─── Textauszug ───

Mit Schreiben vom 30. 11. 2005 regte der Kläger bei der Rechtsanwältin an, ihrer Haftpflichtversicherung eine Vorsichtsmeldung zu übermitteln und bat um Übersendung einer Kopie derselben.

Mit rechtskräftigem Versäumungsurteil des Landesgerichts St. Pölten vom 11. 10. 2007, *****, wurde die Rechtsanwältin schuldig erkannt, dem Kläger 31.777,77 EUR samt 4 % Zinsen seit 3. 7. 2007 und 2.885,40 EUR an Kosten zu zahlen. Darüber hinaus wurde festgestellt, dass die Rechtsanwältin dem Kläger für sämtliche Schäden haftet, welche diesem auf Grund des rechtskräftigen Urteils im Verfahren vor dem Landesgericht für Zivilrechtssachen Wien in Form von Schadenersatzansprüchen der dort klagenden Liegenschaftskäuferin entstehen.

Mangels Zahlung der Titelschuld führte der Kläger gegen die Rechtsanwältin zu ***** des Bezirksgerichts Purkersdorf Forderungsexekution durch Pfändung und Überweisung der der Rechtsanwältin gegen die beklagte Haftpflichtversicherung auf Grund der Berufshaftpflichtversicherung zustehenden Forderung. Die Kosten des Exekutionsantrags wurden mit 919,80 EUR bestimmt. In der Drittschuldnererklärung vom 12. 12. 2008 bestritt die Beklagte das Bestehen einer Forderung der Rechtsanwältin gegen sie. Die Rechtsanwältin habe niemals eine Schadensmeldung erstattet, weshalb Verjährung eingetreten sei.

Der Kläger begehrte mit der am 13. 10. 2009 eingebrachten Drittschuldnerklage zuletzt die Zahlung von 39.485,28 EUR sA. Die Rechtsanwältin habe eine Schadensmeldung erstattet, wodurch eine Hemmung der Verjährung nach § 12 Abs 2 VersVG eingetreten sei. Der Verjährungseinwand der Beklagten scheitere an § 158c Abs 1 VersVG, wonach der Versicherer dem Geschädigten allfällige Obliegenheitsverletzungen des Versicherungsnehmers nicht entgegenhalten könne. Für den Kläger beginne die Verjährungsfrist erst ab dem Zeitpunkt zu laufen, ab welchem er auf Grund eines vollstreckbaren Titels gegen die Rechtsanwältin als Versicherungsnehmerin deren Befreiungsanspruch habe pfänden und sich überweisen lassen können. Ihm sei erst mit Schreiben der Rechtsanwaltskammer Wien vom 4. 3. 2008 die Beklagte als Haftpflichtversicherung der Rechtsanwältin bekannt gegeben worden, weshalb es ihm vor diesem Zeitpunkt nicht möglich gewesen sei, an die Beklagte heranzutreten.

─── Extrahierte Daten ───

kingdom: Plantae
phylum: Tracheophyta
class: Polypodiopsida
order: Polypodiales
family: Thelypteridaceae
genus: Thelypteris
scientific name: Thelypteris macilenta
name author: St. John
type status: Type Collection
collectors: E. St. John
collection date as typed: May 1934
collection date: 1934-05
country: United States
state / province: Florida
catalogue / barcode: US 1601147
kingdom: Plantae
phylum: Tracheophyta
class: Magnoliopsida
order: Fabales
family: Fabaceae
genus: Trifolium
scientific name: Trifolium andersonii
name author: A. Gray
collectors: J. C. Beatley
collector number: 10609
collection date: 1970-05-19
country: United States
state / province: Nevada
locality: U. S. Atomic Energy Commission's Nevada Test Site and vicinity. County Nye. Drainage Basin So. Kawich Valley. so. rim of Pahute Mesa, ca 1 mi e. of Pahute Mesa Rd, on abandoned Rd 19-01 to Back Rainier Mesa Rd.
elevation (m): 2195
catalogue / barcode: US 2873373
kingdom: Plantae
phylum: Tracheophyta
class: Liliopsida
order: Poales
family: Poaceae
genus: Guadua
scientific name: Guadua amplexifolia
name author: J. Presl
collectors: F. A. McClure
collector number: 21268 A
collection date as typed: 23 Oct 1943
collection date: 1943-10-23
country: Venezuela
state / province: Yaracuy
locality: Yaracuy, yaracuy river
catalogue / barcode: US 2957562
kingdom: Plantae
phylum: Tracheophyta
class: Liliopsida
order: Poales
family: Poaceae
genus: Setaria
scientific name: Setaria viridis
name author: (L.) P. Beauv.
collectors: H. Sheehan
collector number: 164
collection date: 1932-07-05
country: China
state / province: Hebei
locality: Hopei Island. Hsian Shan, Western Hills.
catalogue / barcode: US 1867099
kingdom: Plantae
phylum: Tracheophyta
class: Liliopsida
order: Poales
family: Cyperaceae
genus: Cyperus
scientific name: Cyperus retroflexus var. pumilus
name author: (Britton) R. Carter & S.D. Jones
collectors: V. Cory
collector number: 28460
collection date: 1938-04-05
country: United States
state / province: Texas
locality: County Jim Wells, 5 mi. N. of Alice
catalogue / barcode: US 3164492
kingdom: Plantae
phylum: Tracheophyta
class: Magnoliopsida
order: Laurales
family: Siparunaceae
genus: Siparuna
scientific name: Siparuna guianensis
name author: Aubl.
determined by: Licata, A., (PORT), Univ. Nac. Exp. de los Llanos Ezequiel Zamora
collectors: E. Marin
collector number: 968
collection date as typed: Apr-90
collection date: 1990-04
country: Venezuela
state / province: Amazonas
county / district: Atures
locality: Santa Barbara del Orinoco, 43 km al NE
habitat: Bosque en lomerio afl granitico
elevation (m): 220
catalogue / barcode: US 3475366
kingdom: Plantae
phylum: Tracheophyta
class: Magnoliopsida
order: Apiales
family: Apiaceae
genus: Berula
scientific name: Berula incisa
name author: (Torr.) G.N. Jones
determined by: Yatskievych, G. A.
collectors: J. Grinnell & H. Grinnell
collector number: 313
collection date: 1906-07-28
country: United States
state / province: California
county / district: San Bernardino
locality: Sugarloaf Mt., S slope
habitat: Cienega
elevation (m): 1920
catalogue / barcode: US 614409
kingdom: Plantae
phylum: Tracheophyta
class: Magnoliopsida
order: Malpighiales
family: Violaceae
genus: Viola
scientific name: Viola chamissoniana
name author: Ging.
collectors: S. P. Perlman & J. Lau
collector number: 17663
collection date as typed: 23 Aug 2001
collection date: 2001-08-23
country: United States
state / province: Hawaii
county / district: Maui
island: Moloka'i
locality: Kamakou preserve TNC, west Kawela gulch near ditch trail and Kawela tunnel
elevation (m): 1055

───

» Arbeitsanweisungen:
1. Entnehmen Sie dem Textauszug den Abschnitt, der mit den Worten „Mit Schreiben vom“ beginnt und mit „einer Kopie derselben.“ endet, und geben Sie ihn wortgetreu wieder.
2. Beantworten Sie anhand des Textauszugs diese Fragen:
(a) Welches Gericht erließ das Versäumungsurteil vom 11. 10. 2007?
(b) Auf welchen Betrag wurden die Kosten des Exekutionsantrags bestimmt?
(c) An welchem Tag wurde die Drittschuldnerklage eingebracht?
Die Einträge werden zur Bearbeitung nicht benötigt.

» Lösungen nach Aufgaben:
1.
Mit Schreiben vom 30. 11. 2005 regte der Kläger bei der Rechtsanwältin an, ihrer Haftpflichtversicherung eine Vorsichtsmeldung zu übermitteln und bat um Übersendung einer Kopie derselben.

2.
(a) Das Landesgericht St. Pölten.
(b) Auf 919,80 EUR.
(c) Am 13. 10. 2009.